Le rôle central des décisions des médecins – accueil, diagnostic, traitement, prescription,
orientation des patients – dans les systèmes de santé est largement reconnu. L’analyse des
déterminants de ces décisions et des motivations de ces professionnels a constituée un champ
d’étude fertile de l’économie de la santé, notamment par l’analyse des relations d’agence
établies avec les autorités de tutelle ou les patients. Bien que l’influence des variables
monétaires soit indéniable, les travaux récents sur l’hétérogénéité des pratiques médicales
mettent en avant l’influence du contexte d’activité sur ces pratiques (Béjean et alii, 2007,
Pelletier-Fleury et alii, 2007, Borgès Da Silva et alii, 2008) et invitent à un renouvellement
des réflexions sur les déterminants de l’activité médicale.
Les médecins pratiquent dans des organisations de santé, qui varient par leur taille (nombre de
médecins), leur composition (spécialités médicales, diversité des professions de santé) ou
encore leur statut (public ou privé). Or ces organisations ont des effets sur les pratiques
médicales. Lamarche et alii, 2003 montrent ainsi que différents modes d’organisation des
soins de premier recours ont des effets propres en termes d’efficacité et de qualité des soins.

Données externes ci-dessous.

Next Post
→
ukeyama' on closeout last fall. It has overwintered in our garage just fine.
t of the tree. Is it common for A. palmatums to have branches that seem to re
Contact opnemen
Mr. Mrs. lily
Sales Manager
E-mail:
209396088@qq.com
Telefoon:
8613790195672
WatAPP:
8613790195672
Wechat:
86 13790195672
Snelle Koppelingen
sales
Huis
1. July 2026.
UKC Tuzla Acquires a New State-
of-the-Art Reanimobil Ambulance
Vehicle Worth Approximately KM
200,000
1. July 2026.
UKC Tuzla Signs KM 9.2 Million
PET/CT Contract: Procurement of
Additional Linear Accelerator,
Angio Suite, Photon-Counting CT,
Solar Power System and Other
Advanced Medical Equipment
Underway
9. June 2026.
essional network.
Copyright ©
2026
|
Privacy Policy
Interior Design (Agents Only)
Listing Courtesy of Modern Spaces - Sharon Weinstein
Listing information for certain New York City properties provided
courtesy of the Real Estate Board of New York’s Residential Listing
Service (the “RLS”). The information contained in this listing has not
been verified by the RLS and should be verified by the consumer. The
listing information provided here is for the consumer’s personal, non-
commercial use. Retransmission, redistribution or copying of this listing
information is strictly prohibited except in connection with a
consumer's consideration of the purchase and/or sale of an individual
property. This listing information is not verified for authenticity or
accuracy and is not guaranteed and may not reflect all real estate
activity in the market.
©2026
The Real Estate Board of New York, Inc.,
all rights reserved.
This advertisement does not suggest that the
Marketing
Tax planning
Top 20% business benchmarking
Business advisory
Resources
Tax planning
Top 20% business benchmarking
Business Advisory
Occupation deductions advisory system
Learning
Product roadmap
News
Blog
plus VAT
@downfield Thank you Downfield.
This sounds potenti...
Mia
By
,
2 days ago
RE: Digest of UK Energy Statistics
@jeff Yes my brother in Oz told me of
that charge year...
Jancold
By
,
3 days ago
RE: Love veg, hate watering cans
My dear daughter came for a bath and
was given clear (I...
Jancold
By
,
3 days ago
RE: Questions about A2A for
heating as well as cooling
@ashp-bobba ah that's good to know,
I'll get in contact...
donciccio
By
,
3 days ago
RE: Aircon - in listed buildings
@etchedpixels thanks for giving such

Par ailleurs, ces organisations de santé s’inscrivent elles-mêmes dans un environnement
particulier, celui d’un système de santé, susceptible d’orienter leur performance. L’impact des
systèmes de santé sur plusieurs dimensions (efficience, qualité des soins…) est régulièrement
mesuré par l’OCDE. Des contributions récentes cherchent ainsi à identifier l’influence des
systèmes de santé sur les inégalités d’accès aux soins (Jusot et alii, 2007) ou à déterminer le
poids relatif des paramètres institutionnels et des caractéristiques individuelles dans les
variations internationales d’utilisation des services médicaux (Bolin et alii, 2008). Toutefois,
la prise en compte simultanée des effets organisationnels et systémiques sur les pratiques
médicales n’a reçu que peu d’attention.
Face à la transition épidémiologique (vieillissement des populations, épidémies
industrielles…) et aux pressions financières pesant sur les systèmes de santé des pays
développés, la prévention acquiert une place cruciale. Celle-ci revêt un double enjeu, sanitaire,
pour répondre aux problèmes de santé publique, et financier, comme moyen de limiter les
dépenses curatives futures. Les économistes ont principalement étudié la prévention sous
l’angle de la demande (Loubière et alii, 2004). Des travaux récents se sont également
intéressés à l’offre de prévention du médecin (Franc et Lesur, 2004, Ammi et Béjean, 2008),
dont cette dimension de l’activité avait longtemps été négligée. Ils se sont en revanche peu
intéressés au rôle des systèmes et des organisations de santé en la matière.